Launched the first privacy-preserving AI features on WhatsApp (message summaries, writing help, and Incognito Chat), built on Private Processing, with the architecture published publicly.

Problem

WhatsApp’s promise is encryption: people trust it because messages stay private. As Meta AI expanded, the central question became how to bring AI features that process message content into an encrypted app. AI needs data access; WhatsApp guarantees that no one, including Meta, can read messages. The two seemed mutually exclusive. Trusted Execution Environments offered a partial technical path, but there was also real brand risk: people saw ‘AI’ and ‘privacy’ as contradictory, so the tension had to be resolved through the experience, not just the architecture.

Approach

The key framing decision was to position AI as tools that work for the user’s messages, not features that access them. I sequenced launches to build trust incrementally, and treated published transparency as a trust mechanism.

Process

Strategy definition

Defined which AI experiences could work within TEE constraints, what capabilities needed building, and how to sequence launches.
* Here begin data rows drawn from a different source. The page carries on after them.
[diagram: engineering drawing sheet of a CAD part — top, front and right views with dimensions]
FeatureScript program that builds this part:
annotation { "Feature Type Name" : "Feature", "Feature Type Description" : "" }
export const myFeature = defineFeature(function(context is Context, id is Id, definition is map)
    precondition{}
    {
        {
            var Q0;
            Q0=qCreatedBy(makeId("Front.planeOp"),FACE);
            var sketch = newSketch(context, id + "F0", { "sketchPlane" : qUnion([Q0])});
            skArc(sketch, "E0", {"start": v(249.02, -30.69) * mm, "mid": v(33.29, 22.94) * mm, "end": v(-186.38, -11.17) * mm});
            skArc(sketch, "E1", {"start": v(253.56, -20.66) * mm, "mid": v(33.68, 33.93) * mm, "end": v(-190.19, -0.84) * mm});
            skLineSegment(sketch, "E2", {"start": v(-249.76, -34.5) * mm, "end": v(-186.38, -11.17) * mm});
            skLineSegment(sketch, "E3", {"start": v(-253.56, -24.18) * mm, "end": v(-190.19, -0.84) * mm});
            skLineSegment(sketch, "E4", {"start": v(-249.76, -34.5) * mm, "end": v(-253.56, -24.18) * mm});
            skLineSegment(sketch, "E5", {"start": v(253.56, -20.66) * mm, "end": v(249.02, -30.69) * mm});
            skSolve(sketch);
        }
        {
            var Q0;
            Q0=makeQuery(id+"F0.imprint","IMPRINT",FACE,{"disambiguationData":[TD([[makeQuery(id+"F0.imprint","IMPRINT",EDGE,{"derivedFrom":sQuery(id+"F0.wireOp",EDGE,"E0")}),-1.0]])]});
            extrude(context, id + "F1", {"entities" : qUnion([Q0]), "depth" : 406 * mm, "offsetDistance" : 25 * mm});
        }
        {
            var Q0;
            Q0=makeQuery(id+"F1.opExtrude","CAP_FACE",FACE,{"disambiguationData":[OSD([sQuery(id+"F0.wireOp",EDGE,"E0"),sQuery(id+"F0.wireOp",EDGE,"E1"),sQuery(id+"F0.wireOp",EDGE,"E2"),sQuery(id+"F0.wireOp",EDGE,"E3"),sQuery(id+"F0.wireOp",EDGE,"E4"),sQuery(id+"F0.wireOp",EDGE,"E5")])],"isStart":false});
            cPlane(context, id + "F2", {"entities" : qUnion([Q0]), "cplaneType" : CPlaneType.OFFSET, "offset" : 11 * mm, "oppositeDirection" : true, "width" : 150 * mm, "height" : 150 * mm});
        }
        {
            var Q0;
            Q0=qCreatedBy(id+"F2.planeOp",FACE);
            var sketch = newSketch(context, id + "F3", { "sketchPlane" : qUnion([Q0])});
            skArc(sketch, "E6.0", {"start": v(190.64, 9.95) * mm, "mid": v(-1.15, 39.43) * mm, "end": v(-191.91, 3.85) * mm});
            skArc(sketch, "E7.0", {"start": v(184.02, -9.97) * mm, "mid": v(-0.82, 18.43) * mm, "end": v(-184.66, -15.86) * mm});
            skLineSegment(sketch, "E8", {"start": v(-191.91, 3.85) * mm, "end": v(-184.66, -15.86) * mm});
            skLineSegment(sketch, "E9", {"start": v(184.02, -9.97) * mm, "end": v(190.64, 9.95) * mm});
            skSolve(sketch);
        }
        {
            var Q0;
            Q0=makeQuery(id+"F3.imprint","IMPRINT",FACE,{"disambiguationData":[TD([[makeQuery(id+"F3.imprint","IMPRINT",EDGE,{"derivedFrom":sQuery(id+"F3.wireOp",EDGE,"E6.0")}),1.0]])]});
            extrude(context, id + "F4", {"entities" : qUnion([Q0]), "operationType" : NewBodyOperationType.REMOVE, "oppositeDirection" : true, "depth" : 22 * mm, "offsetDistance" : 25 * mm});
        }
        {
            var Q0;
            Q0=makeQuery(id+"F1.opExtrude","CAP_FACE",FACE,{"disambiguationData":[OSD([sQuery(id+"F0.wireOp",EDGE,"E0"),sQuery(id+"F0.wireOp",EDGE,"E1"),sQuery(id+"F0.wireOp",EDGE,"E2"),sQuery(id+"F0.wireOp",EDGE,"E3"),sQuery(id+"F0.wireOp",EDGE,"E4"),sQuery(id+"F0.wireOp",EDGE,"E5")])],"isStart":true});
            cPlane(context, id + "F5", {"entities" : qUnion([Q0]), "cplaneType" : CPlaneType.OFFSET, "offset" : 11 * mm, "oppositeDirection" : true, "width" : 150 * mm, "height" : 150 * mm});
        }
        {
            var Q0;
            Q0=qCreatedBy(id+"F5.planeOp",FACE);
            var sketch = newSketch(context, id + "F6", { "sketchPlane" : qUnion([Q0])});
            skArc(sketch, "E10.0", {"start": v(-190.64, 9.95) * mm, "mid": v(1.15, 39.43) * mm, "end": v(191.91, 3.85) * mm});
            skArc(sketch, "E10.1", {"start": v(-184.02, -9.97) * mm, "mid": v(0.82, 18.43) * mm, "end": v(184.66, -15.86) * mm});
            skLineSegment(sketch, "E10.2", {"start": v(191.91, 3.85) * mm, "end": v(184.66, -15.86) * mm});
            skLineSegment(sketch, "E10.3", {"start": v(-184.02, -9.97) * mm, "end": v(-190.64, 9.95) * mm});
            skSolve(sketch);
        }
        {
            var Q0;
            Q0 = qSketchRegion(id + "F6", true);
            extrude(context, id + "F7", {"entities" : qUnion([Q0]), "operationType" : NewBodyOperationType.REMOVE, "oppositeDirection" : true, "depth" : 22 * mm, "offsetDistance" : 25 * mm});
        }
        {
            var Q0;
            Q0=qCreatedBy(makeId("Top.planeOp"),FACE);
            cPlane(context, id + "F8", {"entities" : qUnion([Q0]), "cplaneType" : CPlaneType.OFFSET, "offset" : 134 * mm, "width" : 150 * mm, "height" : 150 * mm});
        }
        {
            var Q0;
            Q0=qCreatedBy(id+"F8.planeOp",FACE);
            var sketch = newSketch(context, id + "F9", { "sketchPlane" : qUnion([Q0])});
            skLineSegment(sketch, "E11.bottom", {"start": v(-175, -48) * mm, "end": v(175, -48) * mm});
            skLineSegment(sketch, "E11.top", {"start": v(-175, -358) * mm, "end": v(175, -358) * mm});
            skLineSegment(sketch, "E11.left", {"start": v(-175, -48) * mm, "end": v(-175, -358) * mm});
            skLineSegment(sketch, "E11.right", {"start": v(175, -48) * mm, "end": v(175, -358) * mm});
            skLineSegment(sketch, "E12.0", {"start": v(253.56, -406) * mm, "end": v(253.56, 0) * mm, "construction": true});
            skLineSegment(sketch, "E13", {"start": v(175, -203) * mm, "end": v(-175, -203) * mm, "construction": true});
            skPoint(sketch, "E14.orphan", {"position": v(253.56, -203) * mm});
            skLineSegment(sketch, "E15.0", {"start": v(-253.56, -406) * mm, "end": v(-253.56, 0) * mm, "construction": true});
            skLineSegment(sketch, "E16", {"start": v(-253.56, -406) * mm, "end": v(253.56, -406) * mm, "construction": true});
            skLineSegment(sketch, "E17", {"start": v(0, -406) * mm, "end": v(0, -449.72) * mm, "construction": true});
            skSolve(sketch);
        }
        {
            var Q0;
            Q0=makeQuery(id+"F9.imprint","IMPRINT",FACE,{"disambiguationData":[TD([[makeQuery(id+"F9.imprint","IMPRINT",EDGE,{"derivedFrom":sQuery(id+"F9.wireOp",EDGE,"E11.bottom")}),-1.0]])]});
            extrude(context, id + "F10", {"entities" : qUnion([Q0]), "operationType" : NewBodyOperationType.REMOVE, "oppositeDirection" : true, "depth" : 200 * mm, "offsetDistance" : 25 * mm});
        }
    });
Presented the strategy in CEO review, securing support to build the Private Processing prototype on the strength of the product vision.

First launches (2025)

Shipped unread-message summaries and writing help, both process data in a TEE, return a result, and retain nothing. The engineering architecture was published publicly, making transparency part of the product.

System building

Created the visual design language for Private Processing, led naming and positioning, and defined the design criteria for what qualifies as ‘private’: no data retention, TEE processing, user-initiated, transparent disclosure. Aligned the roadmap toward the 2026 launch.

Incognito Chat (2026)

Incognito Chat: a fully private way to chat with AI on TEE infrastructure. Messages are processed but not stored, no training on conversation content, with audit mechanisms for verification.

Outcome

Users found the privacy framing reassuring rather than alarming. The launch was covered by 200+ global press outlets, and the work helped establish WhatsApp’s approach to privacy-preserving AI.

Lessons

How a capability is presented matters as much as the capability. Processing message content reads as invasive or helpful depending on framing, so positioning and transparency were as important as the product work.